Child Chef

April 29, 2024

I wish I weren’t as old as I am.  I wish that politics and governance hadn’t deteriorated as much as they have during these elder years of my life.  

In spite of that, I am glad to have started my life near the end of the 1930s and glad to have been able to witness, and then participate in what has happened to food since 1945, the end of World War II.

That is the subject of the book I’ve been writing – coming, in due course and with a little luck, to a bookstore near you.

Until my 50th birthday, I was just like everyone else who cared about food.  I wasn’t cooking for anyone other than me and my sons and dinner guests.  I cooked at home as enthusiastically as other men who cooked, and more enthusiastically than most of the women I knew.   The cooking of households in those days was without much thought assigned to the women of households.  They were cooking all the time for their families.  Some liked it; for many, it was a burden. 

My mother liked to cook for her family that was food-centered and still is.  Breakfast was hectic, all of us trying to eat breakfasts we fashioned for ourselves – eggs, bacon and other foods that could be prepared at the last moment – or the sardines, herring, and cheese spread on the table because my Swedish father liked to eat for his breakfast the foods of his childhood.

Dinnertime was unpredictable. The food was always good, and we noticed.  “What?  Swedish meatballs again?!  We just had that.”  (My mother kept a daily list so that she could respond to our selfish complaints.) 

 My father was moody at dinnertime.  So was Carla, my older sister (the creator of Politics and Prose). My mother was sunny.   My brother, Frank, was inside himself, and the other three were pretty young then, in the early Fifties.

I started cooking at the age of perhaps twelve because I got hungry in the afternoons after school.  What teenager didn’t get hungry in the afternoon?   Frank was there and Michael.  Anne and Ellen were there too, but too young to be interested in the foods that interested the rest of us.  Carla wasn’t there in most afternoons – and when she was, she would closet herself in her bedroom to get away from her brothers.  

Most of my siblings were content to drag into the living room the giant golden cans of Utz’s potato chips, a favorite snack of those who lived close to the Pennsylvania Dutch country where the best salty potato chips and pretzels, made in Hanover since 1921, were especially popular in Baltimore – still so.

We would remove the top, put the big can between our legs, and eat out of the uncovered cans.  Disgusting, but very satisfying to hungry, indiscriminate children.         

But I wanted a wider range of food when I ate in the afternoon two or three hours before dinnertime.

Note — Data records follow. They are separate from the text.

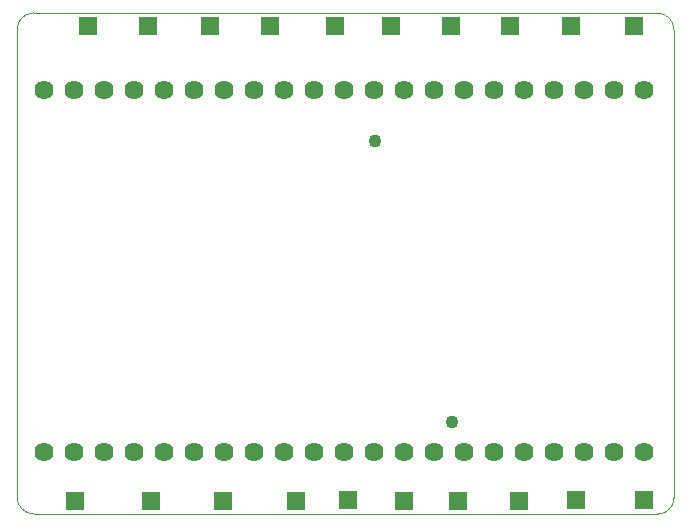
<source format=gts>
G04*
G04 #@! TF.GenerationSoftware,Altium Limited,Altium Designer,18.1.6 (161)*
G04*
G04 Layer_Color=8388736*
%FSAX44Y44*%
%MOMM*%
G71*
G01*
G75*
%ADD13C,0.1000*%
%ADD14R,1.6000X1.6000*%
%ADD15C,1.6240*%
%ADD16C,1.1000*%
D13*
X01263010Y00603953D02*
G03*
X01276046Y00616990I00000000J00013036D01*
G01*
X01276075Y01013958D02*
G03*
X01262040Y01027993I-00014035J00000000D01*
G01*
X00734000Y01028035D02*
G03*
X00719965Y01014000I00000000J-00014035D01*
G01*
Y00618000D02*
G03*
X00734000Y00603965I00014035J00000000D01*
G01*
X01276035Y00616990D02*
X01276035Y01013958D01*
X00734000Y01027999D02*
X01262040Y01027999D01*
X00734000Y00604001D02*
X01263010Y00604001D01*
X00720000Y00618000D02*
X00720000Y01014000D01*
D14*
X01000000Y00615550D02*
D03*
X01242000Y01017000D02*
D03*
X01250650Y00615550D02*
D03*
X00989000Y01017200D02*
D03*
X00934000D02*
D03*
X00883000Y01017000D02*
D03*
X00833000Y00614600D02*
D03*
X00831000Y01017200D02*
D03*
X00769000Y00614600D02*
D03*
X00780000Y01017200D02*
D03*
X00956000Y00614600D02*
D03*
X00894000Y00614850D02*
D03*
X01048000D02*
D03*
X01189000Y01017200D02*
D03*
X01137000D02*
D03*
X01093000Y00614850D02*
D03*
X01087000Y01017000D02*
D03*
X01145000Y00614850D02*
D03*
X01037000Y01017000D02*
D03*
X01193400Y00615350D02*
D03*
D15*
X00844250Y00656000D02*
D03*
X00818850D02*
D03*
X00742650D02*
D03*
X00793450D02*
D03*
X00768050D02*
D03*
X00920450D02*
D03*
X00945850D02*
D03*
X00895050D02*
D03*
X00869650D02*
D03*
X00971250D02*
D03*
X00996650D02*
D03*
X01047450D02*
D03*
X01022050D02*
D03*
X01225250D02*
D03*
X01250650D02*
D03*
X01199850D02*
D03*
X01174450D02*
D03*
X01072850D02*
D03*
X01098250D02*
D03*
X01149050D02*
D03*
X01123650D02*
D03*
X00844250Y00963150D02*
D03*
X00818850D02*
D03*
X00742650D02*
D03*
X00793450D02*
D03*
X00768050D02*
D03*
X00920450D02*
D03*
X00945850D02*
D03*
X00895050D02*
D03*
X00869650D02*
D03*
X00971250D02*
D03*
X00996650D02*
D03*
X01047450D02*
D03*
X01022050D02*
D03*
X01225250D02*
D03*
X01250650D02*
D03*
X01199850D02*
D03*
X01174450D02*
D03*
X01072850D02*
D03*
X01098250D02*
D03*
X01149050D02*
D03*
X01123650D02*
D03*
D16*
X01088000Y00682000D02*
D03*
X01023000Y00920000D02*
D03*
M02*

</source>
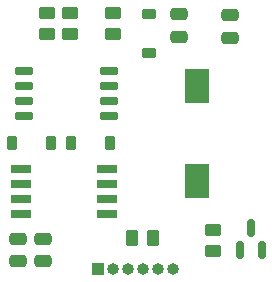
<source format=gbr>
%TF.GenerationSoftware,KiCad,Pcbnew,7.0.10*%
%TF.CreationDate,2026-01-16T16:27:33+08:00*%
%TF.ProjectId,NeepNeep-DAC-V1,4e656570-4e65-4657-902d-4441432d5631,rev?*%
%TF.SameCoordinates,Original*%
%TF.FileFunction,Soldermask,Top*%
%TF.FilePolarity,Negative*%
%FSLAX46Y46*%
G04 Gerber Fmt 4.6, Leading zero omitted, Abs format (unit mm)*
G04 Created by KiCad (PCBNEW 7.0.10) date 2026-01-16 16:27:33*
%MOMM*%
%LPD*%
G01*
G04 APERTURE LIST*
G04 Aperture macros list*
%AMRoundRect*
0 Rectangle with rounded corners*
0 $1 Rounding radius*
0 $2 $3 $4 $5 $6 $7 $8 $9 X,Y pos of 4 corners*
0 Add a 4 corners polygon primitive as box body*
4,1,4,$2,$3,$4,$5,$6,$7,$8,$9,$2,$3,0*
0 Add four circle primitives for the rounded corners*
1,1,$1+$1,$2,$3*
1,1,$1+$1,$4,$5*
1,1,$1+$1,$6,$7*
1,1,$1+$1,$8,$9*
0 Add four rect primitives between the rounded corners*
20,1,$1+$1,$2,$3,$4,$5,0*
20,1,$1+$1,$4,$5,$6,$7,0*
20,1,$1+$1,$6,$7,$8,$9,0*
20,1,$1+$1,$8,$9,$2,$3,0*%
G04 Aperture macros list end*
%ADD10R,2.000000X3.000000*%
%ADD11RoundRect,0.250000X-0.475000X0.250000X-0.475000X-0.250000X0.475000X-0.250000X0.475000X0.250000X0*%
%ADD12RoundRect,0.250000X-0.450000X0.262500X-0.450000X-0.262500X0.450000X-0.262500X0.450000X0.262500X0*%
%ADD13RoundRect,0.225000X-0.225000X-0.375000X0.225000X-0.375000X0.225000X0.375000X-0.225000X0.375000X0*%
%ADD14R,1.700000X0.650000*%
%ADD15RoundRect,0.150000X-0.650000X-0.150000X0.650000X-0.150000X0.650000X0.150000X-0.650000X0.150000X0*%
%ADD16RoundRect,0.225000X0.375000X-0.225000X0.375000X0.225000X-0.375000X0.225000X-0.375000X-0.225000X0*%
%ADD17RoundRect,0.250000X-0.262500X-0.450000X0.262500X-0.450000X0.262500X0.450000X-0.262500X0.450000X0*%
%ADD18RoundRect,0.150000X0.150000X-0.587500X0.150000X0.587500X-0.150000X0.587500X-0.150000X-0.587500X0*%
%ADD19R,1.000000X1.000000*%
%ADD20O,1.000000X1.000000*%
G04 APERTURE END LIST*
D10*
%TO.C,BUZZER1*%
X5200000Y4500000D03*
X5200000Y-3500000D03*
%TD*%
D11*
%TO.C,C4*%
X-7900000Y-10300000D03*
X-7900000Y-8400000D03*
%TD*%
%TO.C,C3*%
X7950000Y8600000D03*
X7950000Y10500000D03*
%TD*%
D12*
%TO.C,R3*%
X-5550000Y10712500D03*
X-5550000Y8887500D03*
%TD*%
%TO.C,R2*%
X-1950000Y10712500D03*
X-1950000Y8887500D03*
%TD*%
%TO.C,R1*%
X-7500000Y8887500D03*
X-7500000Y10712500D03*
%TD*%
D13*
%TO.C,D3*%
X-5450000Y-271250D03*
X-2150000Y-271250D03*
%TD*%
%TO.C,D2*%
X-10500000Y-271250D03*
X-7200000Y-271250D03*
%TD*%
D14*
%TO.C,U3*%
X-9700000Y-6305000D03*
X-9700000Y-5035000D03*
X-9700000Y-3765000D03*
X-9700000Y-2495000D03*
X-2400000Y-2495000D03*
X-2400000Y-3765000D03*
X-2400000Y-5035000D03*
X-2400000Y-6305000D03*
%TD*%
D15*
%TO.C,U2*%
X-9450000Y5833750D03*
X-9450000Y4563750D03*
X-9450000Y3293750D03*
X-9450000Y2023750D03*
X-2250000Y2023750D03*
X-2250000Y3293750D03*
X-2250000Y4563750D03*
X-2250000Y5833750D03*
%TD*%
D16*
%TO.C,D1*%
X1150000Y7350000D03*
X1150000Y10650000D03*
%TD*%
D11*
%TO.C,C1*%
X3650000Y8700000D03*
X3650000Y10600000D03*
%TD*%
D17*
%TO.C,R6*%
X-362500Y-8350000D03*
X1462500Y-8350000D03*
%TD*%
D18*
%TO.C,Q1*%
X9750000Y-7475000D03*
X10700000Y-9350000D03*
X8800000Y-9350000D03*
%TD*%
D19*
%TO.C,J1*%
X-3175000Y-11000000D03*
D20*
X-1905000Y-11000000D03*
X-635000Y-11000000D03*
X635000Y-11000000D03*
X1905000Y-11000000D03*
X3175000Y-11000000D03*
%TD*%
D11*
%TO.C,C2*%
X-10000000Y-10300000D03*
X-10000000Y-8400000D03*
%TD*%
D12*
%TO.C,R7*%
X6550000Y-9462500D03*
X6550000Y-7637500D03*
%TD*%
M02*

</source>
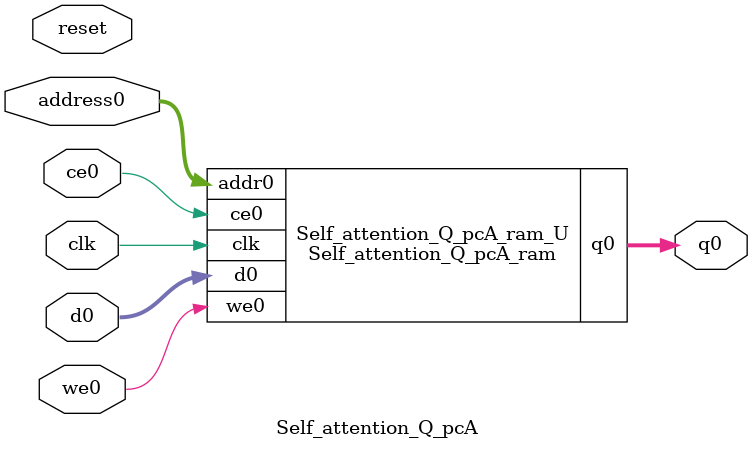
<source format=v>
`timescale 1 ns / 1 ps
module Self_attention_Q_pcA_ram (addr0, ce0, d0, we0, q0,  clk);

parameter DWIDTH = 32;
parameter AWIDTH = 8;
parameter MEM_SIZE = 192;

input[AWIDTH-1:0] addr0;
input ce0;
input[DWIDTH-1:0] d0;
input we0;
output reg[DWIDTH-1:0] q0;
input clk;

(* ram_style = "block" *)reg [DWIDTH-1:0] ram[0:MEM_SIZE-1];




always @(posedge clk)  
begin 
    if (ce0) begin
        if (we0) 
            ram[addr0] <= d0; 
        q0 <= ram[addr0];
    end
end


endmodule

`timescale 1 ns / 1 ps
module Self_attention_Q_pcA(
    reset,
    clk,
    address0,
    ce0,
    we0,
    d0,
    q0);

parameter DataWidth = 32'd32;
parameter AddressRange = 32'd192;
parameter AddressWidth = 32'd8;
input reset;
input clk;
input[AddressWidth - 1:0] address0;
input ce0;
input we0;
input[DataWidth - 1:0] d0;
output[DataWidth - 1:0] q0;



Self_attention_Q_pcA_ram Self_attention_Q_pcA_ram_U(
    .clk( clk ),
    .addr0( address0 ),
    .ce0( ce0 ),
    .we0( we0 ),
    .d0( d0 ),
    .q0( q0 ));

endmodule


</source>
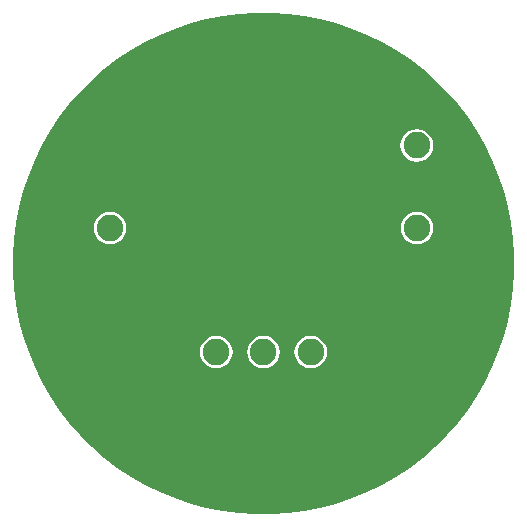
<source format=gtl>
G04*
G04 #@! TF.GenerationSoftware,Altium Limited,Altium Designer,20.1.8 (145)*
G04*
G04 Layer_Physical_Order=1*
G04 Layer_Color=255*
%FSTAX43Y43*%
%MOMM*%
G71*
G04*
G04 #@! TF.SameCoordinates,3F849034-A6BE-41B6-9089-3A01D41A6D06*
G04*
G04*
G04 #@! TF.FilePolarity,Positive*
G04*
G01*
G75*
%ADD15C,2.250*%
G36*
X0076084Y0074154D02*
X0077463Y0073973D01*
X0078827Y0073701D01*
X008017Y0073341D01*
X0081488Y0072894D01*
X0082773Y0072362D01*
X008402Y0071747D01*
X0085225Y0071051D01*
X0086381Y0070278D01*
X0087485Y0069431D01*
X0088531Y0068514D01*
X0089514Y0067531D01*
X0090431Y0066485D01*
X0091278Y0065381D01*
X0092051Y0064225D01*
X0092747Y006302D01*
X0093362Y0061773D01*
X0093894Y0060488D01*
X0094341Y005917D01*
X0094701Y0057827D01*
X0094973Y0056463D01*
X0095154Y0055083D01*
X0095245Y0053695D01*
Y0053D01*
Y0052305D01*
X0095154Y0050916D01*
X0094973Y0049537D01*
X0094701Y0048173D01*
X0094341Y004683D01*
X0093894Y0045512D01*
X0093362Y0044227D01*
X0092747Y004298D01*
X0092051Y0041775D01*
X0091278Y0040619D01*
X0090431Y0039515D01*
X0089514Y0038469D01*
X0088531Y0037486D01*
X0087485Y0036569D01*
X0086381Y0035722D01*
X0085225Y0034949D01*
X008402Y0034253D01*
X0082773Y0033638D01*
X0081488Y0033106D01*
X008017Y0032659D01*
X0078827Y0032299D01*
X0077463Y0032027D01*
X0076083Y0031846D01*
X0074696Y0031755D01*
X0073304D01*
X0071916Y0031846D01*
X0070537Y0032027D01*
X0069173Y0032299D01*
X006783Y0032659D01*
X0066512Y0033106D01*
X0065227Y0033638D01*
X006398Y0034253D01*
X0062775Y0034949D01*
X0061619Y0035722D01*
X0060515Y0036569D01*
X0059469Y0037486D01*
X0058486Y0038469D01*
X0057569Y0039515D01*
X0056722Y0040619D01*
X0055949Y0041775D01*
X0055253Y004298D01*
X0054638Y0044227D01*
X0054106Y0045512D01*
X0053659Y004683D01*
X0053299Y0048173D01*
X0053027Y0049537D01*
X0052846Y0050917D01*
X0052755Y0052305D01*
Y0053D01*
Y0053695D01*
X0052846Y0055084D01*
X0053027Y0056463D01*
X0053299Y0057827D01*
X0053659Y005917D01*
X0054106Y0060488D01*
X0054638Y0061773D01*
X0055253Y006302D01*
X0055949Y0064225D01*
X0056722Y0065381D01*
X0057569Y0066485D01*
X0058486Y0067531D01*
X0059469Y0068514D01*
X0060515Y0069431D01*
X0061619Y0070278D01*
X0062775Y0071051D01*
X006398Y0071747D01*
X0065227Y0072362D01*
X0066512Y0072894D01*
X006783Y0073341D01*
X0069173Y0073701D01*
X0070537Y0073973D01*
X0071917Y0074154D01*
X0073304Y0074245D01*
X0074696D01*
X0076084Y0074154D01*
D02*
G37*
%LPC*%
G36*
X0086975Y0064387D02*
X0086616Y006434D01*
X0086282Y0064201D01*
X0085994Y0063981D01*
X0085774Y0063693D01*
X0085635Y0063359D01*
X0085588Y0063D01*
X0085635Y0062641D01*
X0085774Y0062307D01*
X0085994Y0062019D01*
X0086282Y0061799D01*
X0086616Y006166D01*
X0086975Y0061613D01*
X0087334Y006166D01*
X0087668Y0061799D01*
X0087956Y0062019D01*
X0088176Y0062307D01*
X0088315Y0062641D01*
X0088362Y0063D01*
X0088315Y0063359D01*
X0088176Y0063693D01*
X0087956Y0063981D01*
X0087668Y0064201D01*
X0087334Y006434D01*
X0086975Y0064387D01*
D02*
G37*
G36*
X0087Y0057387D02*
X0086641Y005734D01*
X0086307Y0057201D01*
X0086019Y0056981D01*
X0085799Y0056693D01*
X008566Y0056359D01*
X0085613Y0056D01*
X008566Y0055641D01*
X0085799Y0055307D01*
X0086019Y0055019D01*
X0086307Y0054799D01*
X0086641Y005466D01*
X0087Y0054613D01*
X0087359Y005466D01*
X0087693Y0054799D01*
X0087981Y0055019D01*
X0088201Y0055307D01*
X008834Y0055641D01*
X0088387Y0056D01*
X008834Y0056359D01*
X0088201Y0056693D01*
X0087981Y0056981D01*
X0087693Y0057201D01*
X0087359Y005734D01*
X0087Y0057387D01*
D02*
G37*
G36*
X0061D02*
X0060641Y005734D01*
X0060307Y0057201D01*
X0060019Y0056981D01*
X0059799Y0056693D01*
X005966Y0056359D01*
X0059613Y0056D01*
X005966Y0055641D01*
X0059799Y0055307D01*
X0060019Y0055019D01*
X0060307Y0054799D01*
X0060641Y005466D01*
X0061Y0054613D01*
X0061359Y005466D01*
X0061693Y0054799D01*
X0061981Y0055019D01*
X0062201Y0055307D01*
X006234Y0055641D01*
X0062387Y0056D01*
X006234Y0056359D01*
X0062201Y0056693D01*
X0061981Y0056981D01*
X0061693Y0057201D01*
X0061359Y005734D01*
X0061Y0057387D01*
D02*
G37*
G36*
X0078Y0046887D02*
X0077641Y004684D01*
X0077307Y0046701D01*
X0077019Y0046481D01*
X0076799Y0046193D01*
X007666Y0045859D01*
X0076613Y00455D01*
X007666Y0045141D01*
X0076799Y0044807D01*
X0077019Y0044519D01*
X0077307Y0044299D01*
X0077641Y004416D01*
X0078Y0044113D01*
X0078359Y004416D01*
X0078693Y0044299D01*
X0078981Y0044519D01*
X0079201Y0044807D01*
X007934Y0045141D01*
X0079387Y00455D01*
X007934Y0045859D01*
X0079201Y0046193D01*
X0078981Y0046481D01*
X0078693Y0046701D01*
X0078359Y004684D01*
X0078Y0046887D01*
D02*
G37*
G36*
X0074D02*
X0073641Y004684D01*
X0073307Y0046701D01*
X0073019Y0046481D01*
X0072799Y0046193D01*
X007266Y0045859D01*
X0072613Y00455D01*
X007266Y0045141D01*
X0072799Y0044807D01*
X0073019Y0044519D01*
X0073307Y0044299D01*
X0073641Y004416D01*
X0074Y0044113D01*
X0074359Y004416D01*
X0074693Y0044299D01*
X0074981Y0044519D01*
X0075201Y0044807D01*
X007534Y0045141D01*
X0075387Y00455D01*
X007534Y0045859D01*
X0075201Y0046193D01*
X0074981Y0046481D01*
X0074693Y0046701D01*
X0074359Y004684D01*
X0074Y0046887D01*
D02*
G37*
G36*
X007D02*
X0069641Y004684D01*
X0069307Y0046701D01*
X0069019Y0046481D01*
X0068799Y0046193D01*
X006866Y0045859D01*
X0068613Y00455D01*
X006866Y0045141D01*
X0068799Y0044807D01*
X0069019Y0044519D01*
X0069307Y0044299D01*
X0069641Y004416D01*
X007Y0044113D01*
X0070359Y004416D01*
X0070693Y0044299D01*
X0070981Y0044519D01*
X0071201Y0044807D01*
X007134Y0045141D01*
X0071387Y00455D01*
X007134Y0045859D01*
X0071201Y0046193D01*
X0070981Y0046481D01*
X0070693Y0046701D01*
X0070359Y004684D01*
X007Y0046887D01*
D02*
G37*
%LPD*%
D15*
X0074Y00455D02*
D03*
X0061Y0056D02*
D03*
X007Y00455D02*
D03*
X0078D02*
D03*
X0086975Y0063D02*
D03*
X0087Y0056D02*
D03*
M02*

</source>
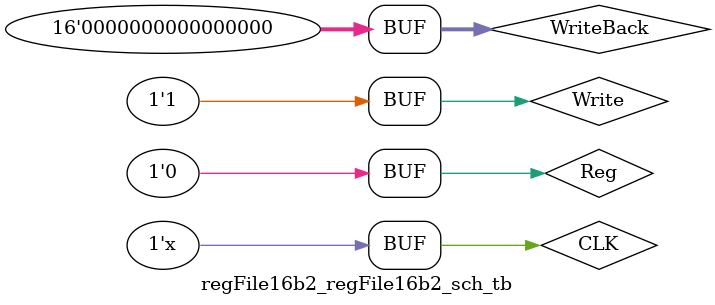
<source format=v>

`timescale 1ns / 1ps

module regFile16b2_regFile16b2_sch_tb();

// Inputs
   reg Write;
   reg CLK;
   reg [15:0] WriteBack;
   reg Reg;

// Output
   wire [15:0] DataOut;

// Bidirs

// Instantiate the UUT
   regFile16b2 UUT (
		.Write(Write), 
		.CLK(CLK), 
		.WriteBack(WriteBack), 
		.DataOut(DataOut), 
		.Reg(Reg)
   );
// Initialize Inputs

      initial begin
		Write = 1'b1;
		CLK = 0;
		WriteBack = 16'h0000;
		Reg = 0;
	   #30;
		end
		


		
		always begin
		#10 CLK = ~CLK;
		end
endmodule

</source>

So sometimes I cooked.  I opened the refrigerator, a brother or sister peering over (or under) my shoulder looking, as I was, for something to cook.  Frequently, my mother had left a plate containing porkchops and a bowl of water with peeled potatoes.  She left notes on top, written hastily on lined paper: “For dinner.  Do not eat.”

 I made Dogwood sandwiches, piles of whatever ingredients I found in the refrigerator and combined even if combining wasn’t such a great culinary idea – cheese, luncheon meats or slices of leftover roasts, pickles and sauerkraut, whatever was there, piled on rye bread, dabbed with mustard or mayonnaise or both.  (No vegetables!)

There was always on the kitchen’s counter a large blue ceramic bowl filled with eggs that were delivered to our kitchen once or twice a week by our “egg man.”  I could make egg salad with mayonnaise and chopped celery and onion, sprinkled with pepper or relish or additional mayonnaise.  

If there was in the refrigerator leftovers of a ham, I could make a ham and cheese sandwich.

Sometimes, in desperation, I could find nothing and had to settle for peanut butter and jelly or jam, one side of toast rubbed redundantly with butter.

I wish that I could say that my having spent the past 35 years as a baker and cook started in my boyhood; but that really isn’t so.  

Nor did I who really enjoyed cooking that early in my life have any thoughts then about becoming a professional food-maker.  Cooking was something I did because I liked eating.